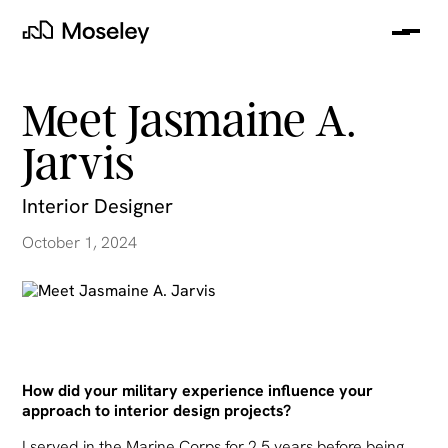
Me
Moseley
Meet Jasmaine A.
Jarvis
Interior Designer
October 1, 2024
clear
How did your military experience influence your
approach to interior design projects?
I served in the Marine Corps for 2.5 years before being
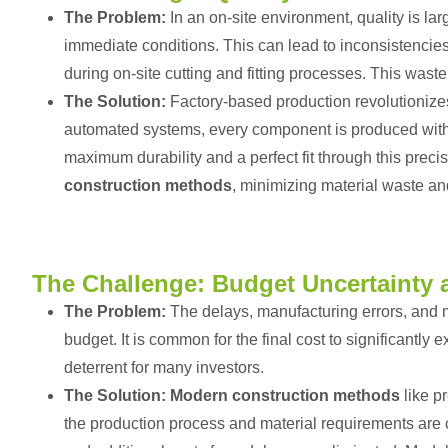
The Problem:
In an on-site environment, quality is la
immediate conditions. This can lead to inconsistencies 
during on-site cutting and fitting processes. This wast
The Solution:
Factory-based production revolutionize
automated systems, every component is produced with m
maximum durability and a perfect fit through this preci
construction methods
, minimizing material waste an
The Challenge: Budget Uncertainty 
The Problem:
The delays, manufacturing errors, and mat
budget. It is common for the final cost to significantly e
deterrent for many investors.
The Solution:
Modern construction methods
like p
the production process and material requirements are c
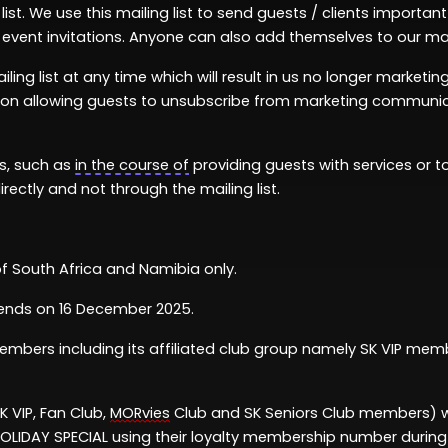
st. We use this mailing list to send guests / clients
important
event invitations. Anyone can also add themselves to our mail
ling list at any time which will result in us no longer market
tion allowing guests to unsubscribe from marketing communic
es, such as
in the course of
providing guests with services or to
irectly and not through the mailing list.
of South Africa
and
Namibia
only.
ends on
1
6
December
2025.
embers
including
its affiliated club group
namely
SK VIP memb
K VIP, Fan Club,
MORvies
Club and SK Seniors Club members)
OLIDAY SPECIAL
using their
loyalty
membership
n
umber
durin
...
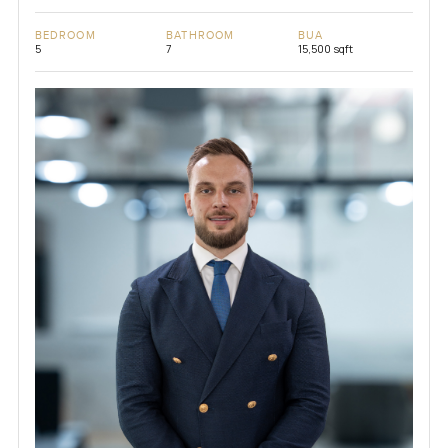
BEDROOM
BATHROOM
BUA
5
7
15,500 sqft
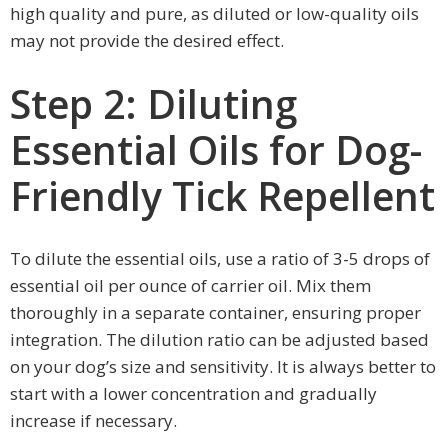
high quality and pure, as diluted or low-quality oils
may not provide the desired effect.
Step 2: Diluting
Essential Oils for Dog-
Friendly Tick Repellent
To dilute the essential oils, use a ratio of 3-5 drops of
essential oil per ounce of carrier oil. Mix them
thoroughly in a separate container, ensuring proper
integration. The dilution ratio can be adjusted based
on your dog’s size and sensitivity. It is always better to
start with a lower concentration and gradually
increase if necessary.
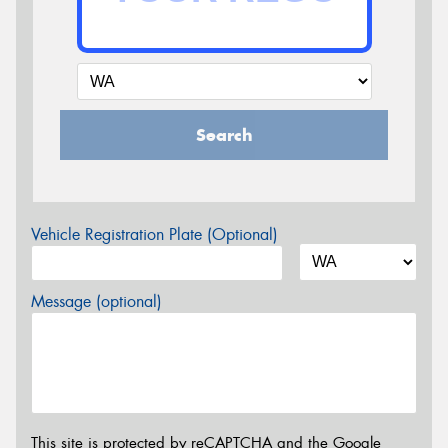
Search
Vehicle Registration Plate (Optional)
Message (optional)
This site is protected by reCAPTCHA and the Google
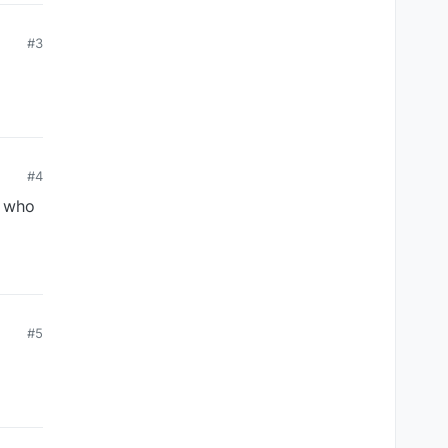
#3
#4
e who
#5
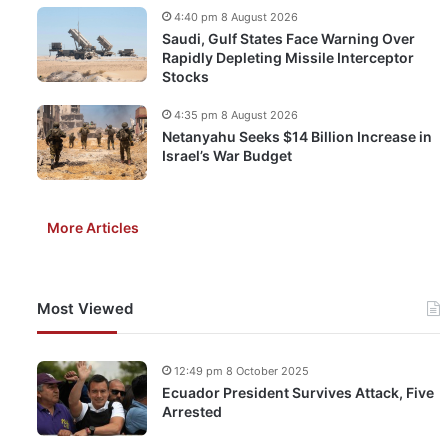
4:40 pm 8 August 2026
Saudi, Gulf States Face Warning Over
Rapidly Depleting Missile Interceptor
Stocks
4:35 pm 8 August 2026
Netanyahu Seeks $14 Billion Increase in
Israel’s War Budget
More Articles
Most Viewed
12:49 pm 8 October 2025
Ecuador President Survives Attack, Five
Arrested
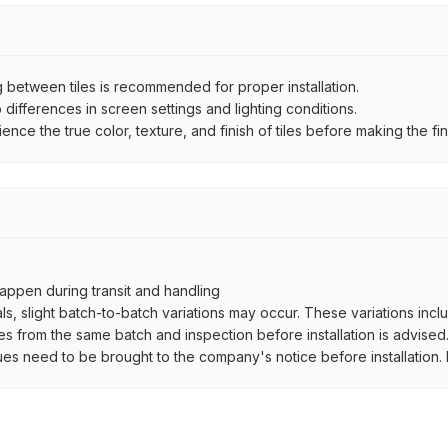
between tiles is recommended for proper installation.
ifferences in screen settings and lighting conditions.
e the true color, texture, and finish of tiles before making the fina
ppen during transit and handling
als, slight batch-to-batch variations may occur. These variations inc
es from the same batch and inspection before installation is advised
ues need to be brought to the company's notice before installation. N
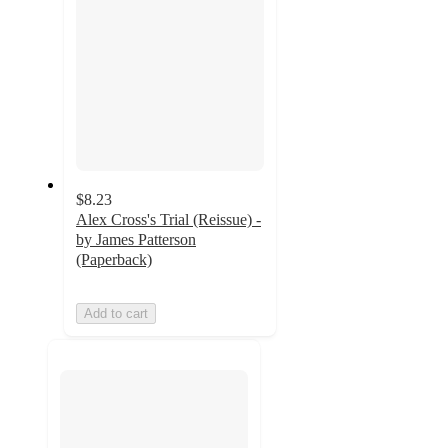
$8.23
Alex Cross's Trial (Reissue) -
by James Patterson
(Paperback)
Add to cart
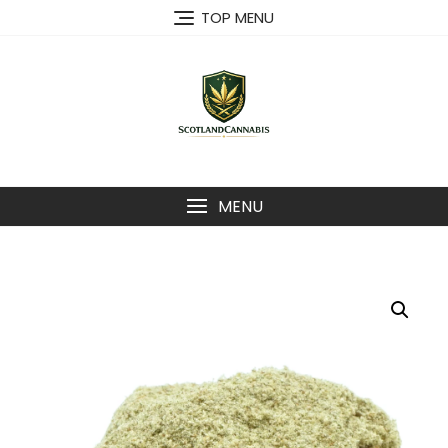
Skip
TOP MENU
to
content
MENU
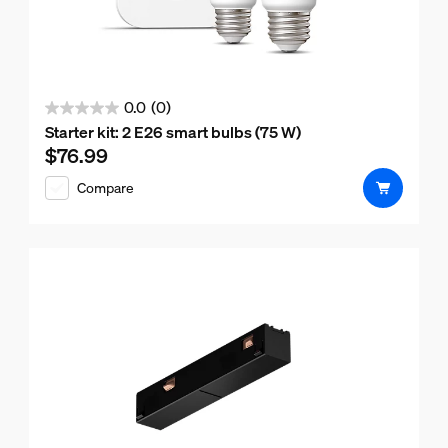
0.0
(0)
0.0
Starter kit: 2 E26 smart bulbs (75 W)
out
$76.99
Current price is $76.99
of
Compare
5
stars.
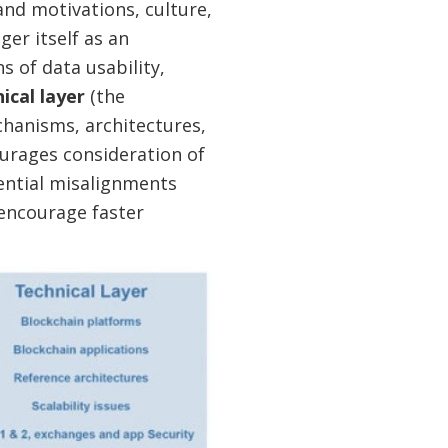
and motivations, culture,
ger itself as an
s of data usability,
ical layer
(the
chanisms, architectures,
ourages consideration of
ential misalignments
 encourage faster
--
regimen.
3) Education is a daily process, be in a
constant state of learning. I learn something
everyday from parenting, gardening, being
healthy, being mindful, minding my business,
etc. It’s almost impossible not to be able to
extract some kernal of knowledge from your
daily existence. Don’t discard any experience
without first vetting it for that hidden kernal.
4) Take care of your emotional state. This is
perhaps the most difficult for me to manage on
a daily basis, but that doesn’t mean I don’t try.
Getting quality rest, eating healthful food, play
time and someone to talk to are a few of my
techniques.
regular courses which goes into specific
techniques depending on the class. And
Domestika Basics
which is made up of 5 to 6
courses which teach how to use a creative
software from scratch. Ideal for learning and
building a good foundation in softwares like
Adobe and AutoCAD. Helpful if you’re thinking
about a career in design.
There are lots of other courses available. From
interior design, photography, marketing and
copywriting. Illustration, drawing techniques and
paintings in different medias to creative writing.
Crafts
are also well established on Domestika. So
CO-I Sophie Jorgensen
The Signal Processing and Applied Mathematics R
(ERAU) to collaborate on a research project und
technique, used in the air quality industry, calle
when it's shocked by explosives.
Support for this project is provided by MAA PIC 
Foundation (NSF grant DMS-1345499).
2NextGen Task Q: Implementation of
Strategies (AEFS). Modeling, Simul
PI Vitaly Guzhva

* WORK ORDER:
Which lines contain "like"? Copy each of them from the listing.

* RESULT FOR THIS TASK:
like p
building a good foundation in softwares like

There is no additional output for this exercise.